To close on some finer points:
- Kamohelo Mokotjo can and can’t arrive soon enough. And yet, when I saw that Haris Medunjanin could neither play nor start tonight, I was grateful as I imagine Stam was to have one less thing to think about. I don’t think I’ve ever seen one team that had so many midfield players who do more or less the same thing in my soccer-watching life. In the here and now, only Amaya’s name is written into the XI in pen, and that’s because he earned it. Honestly, I’d love to get Caleb Stanko off the field, but I have no idea how to do it. And I have even less of an idea on how to get the ball to Jurgen Locadia…

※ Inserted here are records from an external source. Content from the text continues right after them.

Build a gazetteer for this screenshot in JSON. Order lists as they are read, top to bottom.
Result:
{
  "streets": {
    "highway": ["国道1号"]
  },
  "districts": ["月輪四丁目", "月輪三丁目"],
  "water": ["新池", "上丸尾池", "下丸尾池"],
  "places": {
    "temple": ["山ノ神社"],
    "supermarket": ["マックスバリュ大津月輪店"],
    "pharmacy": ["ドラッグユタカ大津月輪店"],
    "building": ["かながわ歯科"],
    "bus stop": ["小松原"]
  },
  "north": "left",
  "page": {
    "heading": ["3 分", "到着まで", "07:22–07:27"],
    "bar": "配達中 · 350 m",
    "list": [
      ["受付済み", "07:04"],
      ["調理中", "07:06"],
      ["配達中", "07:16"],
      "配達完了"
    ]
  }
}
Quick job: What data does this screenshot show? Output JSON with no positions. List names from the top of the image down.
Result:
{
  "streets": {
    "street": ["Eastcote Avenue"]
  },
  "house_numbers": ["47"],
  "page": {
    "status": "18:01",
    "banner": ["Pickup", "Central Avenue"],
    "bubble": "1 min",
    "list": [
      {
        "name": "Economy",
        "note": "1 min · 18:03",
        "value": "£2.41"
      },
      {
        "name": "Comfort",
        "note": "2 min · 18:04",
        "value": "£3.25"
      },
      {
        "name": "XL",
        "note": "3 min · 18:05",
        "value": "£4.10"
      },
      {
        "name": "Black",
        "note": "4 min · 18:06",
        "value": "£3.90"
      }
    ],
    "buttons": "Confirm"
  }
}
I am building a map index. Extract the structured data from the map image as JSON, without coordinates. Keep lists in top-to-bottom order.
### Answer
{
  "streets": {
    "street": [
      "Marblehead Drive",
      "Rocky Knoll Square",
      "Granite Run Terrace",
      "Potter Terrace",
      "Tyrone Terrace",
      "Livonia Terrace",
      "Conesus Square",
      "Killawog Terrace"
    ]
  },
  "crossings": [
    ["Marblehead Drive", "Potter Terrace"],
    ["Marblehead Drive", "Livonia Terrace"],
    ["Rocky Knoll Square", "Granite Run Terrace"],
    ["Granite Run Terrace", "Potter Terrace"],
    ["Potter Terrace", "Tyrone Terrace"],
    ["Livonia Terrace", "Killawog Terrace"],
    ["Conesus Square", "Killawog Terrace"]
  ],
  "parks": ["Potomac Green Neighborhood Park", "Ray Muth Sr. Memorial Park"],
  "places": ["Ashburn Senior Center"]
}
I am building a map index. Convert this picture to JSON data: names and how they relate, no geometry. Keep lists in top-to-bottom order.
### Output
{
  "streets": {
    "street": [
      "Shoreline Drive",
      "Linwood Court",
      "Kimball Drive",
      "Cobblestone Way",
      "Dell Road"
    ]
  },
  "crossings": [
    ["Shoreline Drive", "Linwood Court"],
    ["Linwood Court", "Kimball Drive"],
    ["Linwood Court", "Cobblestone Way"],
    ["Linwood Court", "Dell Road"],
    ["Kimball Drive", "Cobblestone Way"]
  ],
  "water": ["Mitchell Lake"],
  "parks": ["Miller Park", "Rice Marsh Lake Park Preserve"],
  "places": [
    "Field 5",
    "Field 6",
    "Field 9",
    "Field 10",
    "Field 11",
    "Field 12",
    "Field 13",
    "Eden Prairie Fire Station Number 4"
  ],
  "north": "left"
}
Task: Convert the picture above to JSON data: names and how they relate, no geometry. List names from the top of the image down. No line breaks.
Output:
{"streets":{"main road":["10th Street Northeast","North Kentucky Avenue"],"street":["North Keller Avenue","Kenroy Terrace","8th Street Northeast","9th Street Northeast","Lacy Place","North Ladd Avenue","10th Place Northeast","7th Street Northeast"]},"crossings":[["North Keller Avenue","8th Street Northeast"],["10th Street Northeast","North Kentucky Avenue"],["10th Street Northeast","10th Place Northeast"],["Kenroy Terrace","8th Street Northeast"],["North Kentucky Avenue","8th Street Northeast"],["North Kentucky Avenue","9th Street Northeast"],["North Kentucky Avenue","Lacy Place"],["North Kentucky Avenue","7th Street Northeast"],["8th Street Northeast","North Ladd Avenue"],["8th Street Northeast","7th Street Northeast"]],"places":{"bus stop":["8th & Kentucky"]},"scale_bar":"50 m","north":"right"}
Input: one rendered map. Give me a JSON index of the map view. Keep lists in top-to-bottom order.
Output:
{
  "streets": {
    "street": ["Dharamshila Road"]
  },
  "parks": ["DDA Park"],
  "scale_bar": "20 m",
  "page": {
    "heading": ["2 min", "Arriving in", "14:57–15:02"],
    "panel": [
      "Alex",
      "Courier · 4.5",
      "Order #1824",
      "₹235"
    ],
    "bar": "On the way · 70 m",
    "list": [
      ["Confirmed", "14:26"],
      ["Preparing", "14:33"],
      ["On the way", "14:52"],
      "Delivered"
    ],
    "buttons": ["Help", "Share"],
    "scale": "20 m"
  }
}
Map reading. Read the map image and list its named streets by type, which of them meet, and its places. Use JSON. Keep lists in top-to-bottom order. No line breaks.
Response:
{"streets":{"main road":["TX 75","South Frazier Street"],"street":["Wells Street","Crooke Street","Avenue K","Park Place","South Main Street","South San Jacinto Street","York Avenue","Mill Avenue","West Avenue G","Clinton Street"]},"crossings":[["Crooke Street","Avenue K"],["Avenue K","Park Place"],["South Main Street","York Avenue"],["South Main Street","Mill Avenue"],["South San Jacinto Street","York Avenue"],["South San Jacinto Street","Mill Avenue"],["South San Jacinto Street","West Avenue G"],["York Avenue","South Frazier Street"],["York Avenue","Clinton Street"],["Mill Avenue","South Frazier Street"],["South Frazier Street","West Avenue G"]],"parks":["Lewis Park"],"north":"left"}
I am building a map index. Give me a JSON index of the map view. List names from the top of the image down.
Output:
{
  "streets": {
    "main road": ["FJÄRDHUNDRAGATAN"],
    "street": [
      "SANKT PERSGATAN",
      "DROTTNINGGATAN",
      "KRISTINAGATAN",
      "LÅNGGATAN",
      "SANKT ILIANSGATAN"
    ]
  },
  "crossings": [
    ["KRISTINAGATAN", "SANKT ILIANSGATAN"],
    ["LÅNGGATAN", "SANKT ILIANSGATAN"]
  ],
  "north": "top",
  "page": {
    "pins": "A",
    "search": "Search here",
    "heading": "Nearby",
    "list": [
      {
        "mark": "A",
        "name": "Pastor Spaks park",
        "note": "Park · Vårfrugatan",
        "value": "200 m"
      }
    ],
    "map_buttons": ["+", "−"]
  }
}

- …of whom, how are feeling about him right about now, FC Cincy fans? Does The Midfield Situation make signing him a case of putting the horse before the cart?
- Back to the midfield, if Amaya looks better centrally and a little deeper than he does high and wide, as does de Jong, and Medunjanin, as does Allan Cruz, and then you add Mokotjo to that mix? Taking that a step further, I don’t think Cincy can play without Stanko unless/until Mokotjo shows up and demonstrates No. 6 traits to render him irrelevant. If Cincinnati can get a dynamic No.6 nailed down, they should be able to get a functioning midfield out of what they have. All I see right now is throwing shit and/or two-way midfielders at the wall and seeing what sticks. At any rate, Cincinnati will get the player(s) they need at some point, just hope they do it at a point where they can ship the players they don’t need for either good money or better options.
I’ve written and deleted a couple conclusions by now, and I think that’s important to acknowledge because I don't rightly know whether to take this game as a blip or a warning. It's possible this is just more transition, but that only makes it more likely to be a blip and a warning, if only in the near-term. Going the other way, one could argue that Cincinnati lost track of the one thing that kept them viable in the bubble - strong defense - but without either giving up or gaining anything. I’m choosing to shake the Etch-a-Sketch and start over. Losses happen. It’s what you do after them that matters.